Según el fragmento sobre Ricardo Piglia, ¿en qué lugar daba Piglia el cursillo Cómo leer a Borges?

== FRAGMENTO DEL DOCUMENTO ==
___

El autor repasa su amistad con Ricardo Piglia y, de su mano, revive la incensante curiosidad del escritor recientemente fallecido
Claudio Pérez Míguez, Ricardo Piglia y Beba Eguía. C.P.M./elmundo.es |
Conocí a Ricardo Piglia cuando era un adolescente, por el año 1983 o 1984 más o menos. Yo en esa época frecuentaba a Borges y me encontraba concentrado en la lectura de sus libros. Gracias a un amigo que me avisó, me enteré de que Piglia daba un cursillo de cuatro clases, en el Centro Cultural Ricardo Rojas de la Universidad de Buenos Aires, llamado Cómo leer a Borges. Se trataba de una serie de seminarios dedicados a diferentes escritores -Saúl Yurkievich daba Cómo leer a Julio Cortázar-. Me inscribí y asistí a todos los encuentros. Fue el primer contacto con una mente prodigiosa y culta que encerraba toda la literatura, sobre todo la literatura argentina, que era mi principal interés en ese momento. En mi recuerdo la figura de Ricardo se presenta cercana a la del actor Peter Falk, en su célebre personaje Columbo.Llegaba con su gabardina con el gesto que siempre tuvo de inclinar la cabeza cuando hablaba y comenzaba a dibujar sus relaciones literarias, sus ideas, sus conclusiones, la teoría de los dos linajes en la obra de Borges.
En el año 2002, junto con Raúl Manrique, nos vinimos a Madrid, con la finalidad de establecer el Centro de Arte Moderno, que finalmente inauguramos en septiembre de 2003. A partir de entonces, el contacto, más allá de algún esporádico viaje a Buenos Aires, se fue dando a través de sus muchas visitas a Madrid. El libro Algunos son el dos, con textos de Piglia e imágenes de Justo Barboza, fue una de las primeras cosas que hicimos. Pero, más allá de diferentes actividades que realizamos juntos, lo mejor fue compartir los días con él y con otros amigos, salir a pasear y entablar largas charlas en la que las cosas triviales se mezclaban con la alta literatura, acompañadas, siempre, de un gran sentido del humor.

___

== REGISTROS DE DATOS ==
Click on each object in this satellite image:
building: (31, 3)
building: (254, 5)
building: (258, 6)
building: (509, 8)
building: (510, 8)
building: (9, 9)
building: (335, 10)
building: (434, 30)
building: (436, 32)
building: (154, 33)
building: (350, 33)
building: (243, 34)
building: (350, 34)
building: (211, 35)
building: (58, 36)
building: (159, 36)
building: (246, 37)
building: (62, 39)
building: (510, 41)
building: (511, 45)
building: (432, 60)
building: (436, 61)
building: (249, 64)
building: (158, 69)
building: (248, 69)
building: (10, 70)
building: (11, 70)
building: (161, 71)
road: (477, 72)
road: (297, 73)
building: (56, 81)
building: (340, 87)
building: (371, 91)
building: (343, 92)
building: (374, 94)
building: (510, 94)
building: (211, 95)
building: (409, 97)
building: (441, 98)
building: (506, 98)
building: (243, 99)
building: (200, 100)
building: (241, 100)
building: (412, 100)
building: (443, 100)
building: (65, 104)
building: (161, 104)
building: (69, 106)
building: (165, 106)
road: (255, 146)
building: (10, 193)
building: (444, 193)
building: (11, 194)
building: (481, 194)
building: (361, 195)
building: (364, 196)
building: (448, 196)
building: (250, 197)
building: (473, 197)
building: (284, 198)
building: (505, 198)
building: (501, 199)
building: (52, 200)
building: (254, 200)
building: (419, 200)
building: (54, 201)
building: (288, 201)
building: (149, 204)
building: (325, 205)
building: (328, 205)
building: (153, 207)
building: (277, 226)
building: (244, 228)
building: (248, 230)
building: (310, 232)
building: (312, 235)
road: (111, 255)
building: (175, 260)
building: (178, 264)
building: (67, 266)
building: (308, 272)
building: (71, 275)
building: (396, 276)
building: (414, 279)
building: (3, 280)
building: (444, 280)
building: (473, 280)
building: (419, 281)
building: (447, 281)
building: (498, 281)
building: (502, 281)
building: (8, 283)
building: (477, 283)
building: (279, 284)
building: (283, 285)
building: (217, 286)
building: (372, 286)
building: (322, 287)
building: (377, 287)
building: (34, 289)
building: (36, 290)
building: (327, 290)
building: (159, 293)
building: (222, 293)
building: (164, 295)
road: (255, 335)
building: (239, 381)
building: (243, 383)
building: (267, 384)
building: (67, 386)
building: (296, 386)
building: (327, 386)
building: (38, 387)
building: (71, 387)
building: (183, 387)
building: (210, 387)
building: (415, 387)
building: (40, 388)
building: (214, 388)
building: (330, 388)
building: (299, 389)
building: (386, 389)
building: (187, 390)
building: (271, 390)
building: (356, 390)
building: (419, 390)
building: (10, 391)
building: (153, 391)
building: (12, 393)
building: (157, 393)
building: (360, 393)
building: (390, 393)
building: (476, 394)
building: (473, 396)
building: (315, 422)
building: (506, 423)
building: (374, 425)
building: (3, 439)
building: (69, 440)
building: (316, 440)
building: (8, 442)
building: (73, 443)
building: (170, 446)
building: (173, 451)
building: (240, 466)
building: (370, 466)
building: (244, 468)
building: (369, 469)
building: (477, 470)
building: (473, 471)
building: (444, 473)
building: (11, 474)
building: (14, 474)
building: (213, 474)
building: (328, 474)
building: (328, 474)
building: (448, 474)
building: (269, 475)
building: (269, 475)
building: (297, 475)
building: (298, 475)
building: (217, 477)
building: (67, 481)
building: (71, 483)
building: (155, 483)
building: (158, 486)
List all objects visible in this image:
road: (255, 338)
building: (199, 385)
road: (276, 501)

___

== RESULTADO ==
En el Centro Cultural Ricardo Rojas de la Universidad de Buenos Aires.